In a new interview with The Guardian, star of the upcoming DC reboot The Suicide Squad, Peter Capaldi, revealed that he once had a brush with the law when he was a young man living in the UK. The Scottish actor explained that his accent got him noticed by the law. "In 1975, in York (I must have been 17): there was a bomb explosion," Capaldi explained. "It was 3 am, I was with some pals, and we were picked up by the police who, hearing our Scottish accents, seemed to connect us to the explosion. We were taken in for questioning, which was scary, but it didn’t take them long to suss out these fey youngsters were incapable of a bomb plot."

While Capaldi is best known to sci-fi fans as the 12th Doctor in Doctor Who, Capaldi is set to be one of the supervillains in James Gunn's upcoming film The Suicide Squad. Capaldi is set to play Thinker, a supervillain who often faced off against The Flash in the original comics. Gunn excitedly shared a look at Capaldi's Thinker in one of the teaser trailers with the caption "Capaldi speaks!"

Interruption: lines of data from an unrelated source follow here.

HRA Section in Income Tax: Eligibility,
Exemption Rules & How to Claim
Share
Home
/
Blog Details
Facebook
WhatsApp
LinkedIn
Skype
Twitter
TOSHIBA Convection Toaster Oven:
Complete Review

While 2016's Suicide Squad was seen as a real misfire, Gunn hopes to give the rag-tag group of bad guys a better shot in the 2021 pseudo reboot. "This is the Suicide Squad through the vision of James Gunn," producer Peter Safran explained to Total Film. "It’s very much The Dirty Dozen meets Guardians Of The Galaxy. The studio was so keen to do this with James to get that great thing he brings to the table – the comedy, the heart, the action, the look... He had a very specific vision for the film, which he pitched from day one as a 1970s war caper movie." According to Gunn, he loves "tales of redemption of bad characters who become good, or find some hint of goodness in themselves."

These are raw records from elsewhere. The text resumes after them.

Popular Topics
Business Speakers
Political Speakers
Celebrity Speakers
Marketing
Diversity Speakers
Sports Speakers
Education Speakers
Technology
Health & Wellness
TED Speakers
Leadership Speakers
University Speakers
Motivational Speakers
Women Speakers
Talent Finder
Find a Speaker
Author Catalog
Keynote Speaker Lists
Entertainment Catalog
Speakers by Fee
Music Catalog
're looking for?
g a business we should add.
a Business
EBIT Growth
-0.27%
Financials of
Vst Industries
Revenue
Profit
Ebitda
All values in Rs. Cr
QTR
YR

"I loved [writer] John Ostrander’s original run on Suicide Squad [comics in the 1980s]," Gunn told Total Film. "The basic elements of that squad were what excited me, that it was a group of B-rate supervillains who were used as human fodder in black-ops missions by the US government. The idea of putting these sad-sack supervillain soldiers in this huge war film was exciting to me."